What it ultimately left us with is a picture of rappers (and black men, by extension) as violent, short-tempered, gun-toting thugs with little respect for women, laws, or themselves. By ratcheting these stereotypes up to 11 in the film, Cundieff becomes an equal opportunity offender. Not only is he making fun of people who believe the stereotypes (something that Dave Chapelle excelled at on his show as well, by the way), he's also taking the piss out of the rappers that indulge in ridiculous levels of excess and self-mythology. Near the end of the film, the Jam Boys and N.W.H. participate in a Rappers Against Violence program at an elementary school. After a showing of N.W.H.'s video for A Gangsta's Life Ain't Fun (which features the group in hot tubs with topless women, surrounded by stacks of cash and champagne), it quickly devolves into a game of one-upmanship over who's harder. Tone Def takes credit for the Savings and Loan scandal. Tasty Taste claims to have been shot with a bazooka ("He used to be 6' 4"," Ice Cold adds). Then they reveal that one of the Jam Boys attended prep school and was on the tennis team, yearbook staff, and in the glee club, and that his gangsta cred is nonexistent.
Also like Spinal Tap, all three lead characters are more than a little dim. And though the guys in Tap took themselves too seriously, they rarely claimed to be doing anything beyond making entertainment. Spurred on by Nina's questions, the band (especially Ice Cold) try desperately to claim social and political meaning in their songs. First they describe their name as a tribute to slaves who couldn't wear hats while working in the fields, which then made them too tired to rise up and rebel. Then they try to justify clearly misogynistic lyrics to songs like Booty Juice ("the butt is like society, and the white man wants to keep it closed up") and Come Pet the P.U.S.S.Y. ("It stands for 'political unrest stabilizes society, yeah'").
Questions and Comments:
Kurt Loder appears twice as basically himself, but without his usual MTV News backdrop. Instead, he has a hastily and poorly assembled backdrop.
The actor who played Tasty Taste was Jerry a.k.a the black Cobra Kai in Karate Kid!
Mark Christan Lawrence (Tone Def) has done a ton of TV work in his career. Most recently, he is the manager of the Buy More on Chuck.
Speaking of that character, he's a fountain of weird / funny quotes. Here are some:
- "Tasty once killed a motherfucker for taking a picture of him while he was thinking about smiling."
- "When you take that bus, you get there."
- "The second letter of the English alphabet is B. Think on it."
- "The black man was the first sensitive man, long before Alan Alda."
The film provides a good joke for your next party.

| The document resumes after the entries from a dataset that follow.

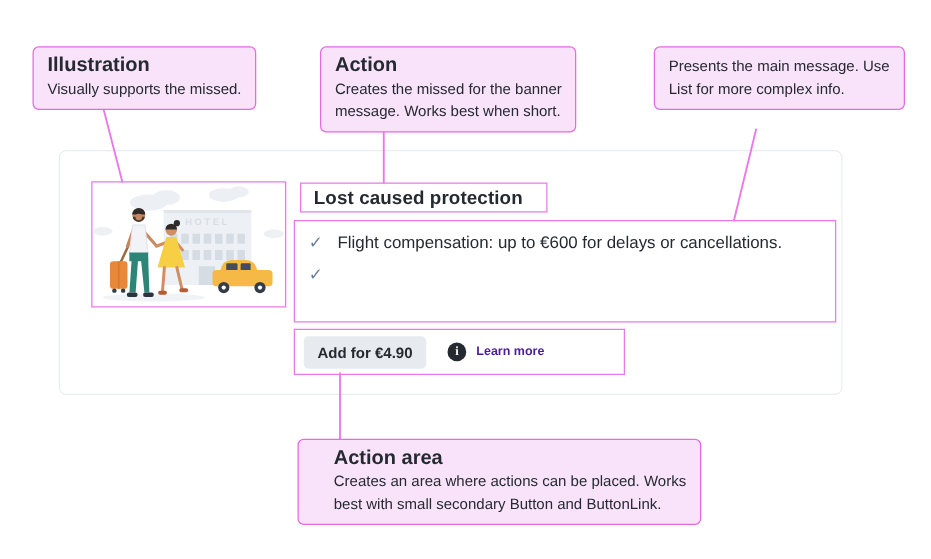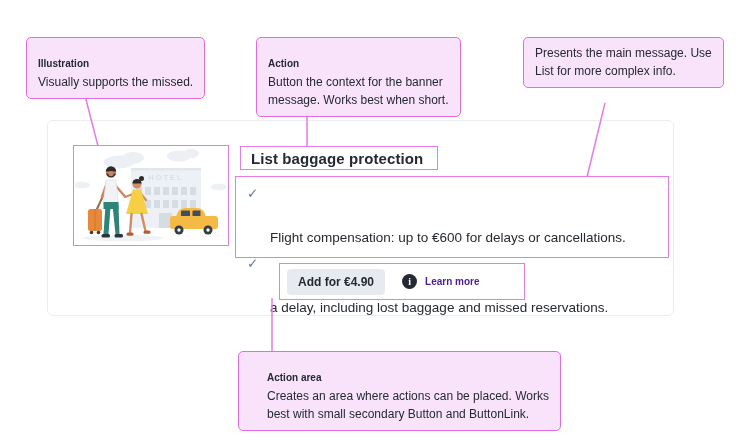--- a/index.html
+++ b/index.html
@@ -6,40 +6,40 @@
   .page{
     position:relative;width:745px;height:447px;background:#ffffff;overflow:hidden;
     font-family:"Liberation Sans","DejaVu Sans",sans-serif;color:#252a31;
   }
   
   .callout{
     position:absolute;z-index:3;box-sizing:border-box;width:max-content;
     background:#f9e3fb;border:1.5px solid #e26be2;border-radius:5px;
     padding:6px 11px 7px 11px;font-size:12px;line-height:18px;color:#252a31;
   }
-  .callout .ct{font-weight:bold;font-size:10px;margin-top:11px;}
+  .callout .ct{font-weight:bold;font-size:16px;}
   .callout .cl{white-space:nowrap;}
   
   .leaders{position:absolute;left:0;top:0;z-index:2;pointer-events:none;}
   
   .banner{
     position:absolute;left:47px;top:120px;width:627px;height:196px;z-index:1;
     box-sizing:border-box;background:#ffffff;border:1px solid #e9edf2;border-radius:6px;
   }
   .hl{position:absolute;box-sizing:border-box;border:1.5px solid #e87ae8;background:transparent;}
   .hl-illustration{left:25px;top:24px;width:156px;height:101px;overflow:hidden;}
   .hl-title{left:192px;top:25px;width:198px;height:24px;display:flex;align-items:center;}
   .hl-list{left:187px;top:55px;width:434px;height:82px;}
-  .hl-actions{left:187px;top:142px;width:246px;height:37px;display:flex;align-items:center;margin-left:44px;}
+  .hl-actions{left:187px;top:142px;width:265px;height:37px;display:flex;align-items:center;}
   .banner-title{padding-left:10px;font-size:15px;font-weight:600;letter-spacing:.1px;white-space:nowrap;}
   .list{padding:4px 0 0 11px;}
   .list-row{display:flex;align-items:flex-start;}
   .check{width:16px;margin-right:7px;font-size:13.5px;line-height:26px;color:#697d95;flex:0 0 auto;}
   .row-text{font-size:13.5px;line-height:26px;color:#252a31;}
-  .row-text div{white-space:nowrap;margin-top:44px;}
+  .row-text div{white-space:nowrap;}
   .actions-inner{display:flex;align-items:center;padding-left:7px;gap:17px;}
   .btn-secondary{
     background:#e7ebef;border:none;border-radius:4px;padding:6px 11px;
     font-family:inherit;font-size:12px;font-weight:bold;color:#252a31;white-space:nowrap;cursor:pointer;
   }
   .learn-more{display:flex;align-items:center;gap:8px;background:none;border:none;padding:0;cursor:pointer;font-family:inherit;}
   .info-badge{
     width:15px;height:15px;border-radius:50%;background:#252a31;color:#ffffff;
     display:flex;align-items:center;justify-content:center;
     font-size:10px;font-weight:bold;font-family:"Liberation Serif",serif;flex:0 0 auto;
@@ -59,21 +59,21 @@
     <line x1="272" y1="298" x2="272" y2="352" stroke="#e87ae8" stroke-width="1.5"></line>
   </svg>
 
   <div class="callout" style="left:26px;top:37px;">
     <div class="ct">Illustration</div>
     <div class="cl">Visually supports the missed.</div>
   </div>
 
   <div class="callout" style="left:256px;top:37px;">
     <div class="ct">Action</div>
-    <div class="cl">Button the context for the banner</div>
+    <div class="cl">Creates the missed for the banner</div>
     <div class="cl">message. Works best when short.</div>
   </div>
 
   <div class="callout" style="left:523px;top:37px;">
     <div class="cl">Presents the main message. Use</div>
     <div class="cl">List for more complex info.</div>
   </div>
 
   <div class="callout" style="left:238px;top:351px;padding-left:28px;">
     <div class="ct">Action area</div>
@@ -156,35 +156,34 @@
           <path d="M58,42.5 L66,42.5 L73,67 L51,67 Z" fill="#f6cf45"></path>
           <path d="M56.5,67 L55,86" stroke="#d28d63" stroke-width="2.4" stroke-linecap="round"></path>
           <path d="M66.5,67 L70.5,84" stroke="#d28d63" stroke-width="2.4" stroke-linecap="round"></path>
           <rect x="51.5" y="85.5" width="7" height="3.2" rx="1.5" fill="#b65c35"></rect>
           <rect x="68.5" y="83.5" width="7" height="3.2" rx="1.5" fill="#b65c35"></rect>
         </g>
       </svg>
     </div>
 
     <div class="hl hl-title">
-      <div class="banner-title">List baggage protection</div>
+      <div class="banner-title">Lost caused protection</div>
     </div>
 
     <div class="hl hl-list">
       <div class="list">
         <div class="list-row">
           <span class="check">✓</span>
           <div class="row-text">
             <div>Flight compensation: up to €600 for delays or cancellations.</div>
           </div>
         </div>
         <div class="list-row">
           <span class="check">✓</span>
           <div class="row-text">
-            <div>a delay, including lost baggage and missed reservations.</div>
           </div>
         </div>
       </div>
     </div>
 
     <div class="hl hl-actions">
       <div class="actions-inner">
         <button class="btn-secondary">Add for €4.90</button>
         <button class="learn-more">
           <span class="info-badge">i</span>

Q: What's the difference between a ho and a bitch? A: A ho fucks everybody. A bitch fucks everybody but you.
A film without a country, so to say, Fear of a Black Hat is nonetheless a movie that manages to be charming and appealing while trying to piss you off. Though overlong in places, it nonetheless deserves gang status (that's the urban version of cult status, by the way).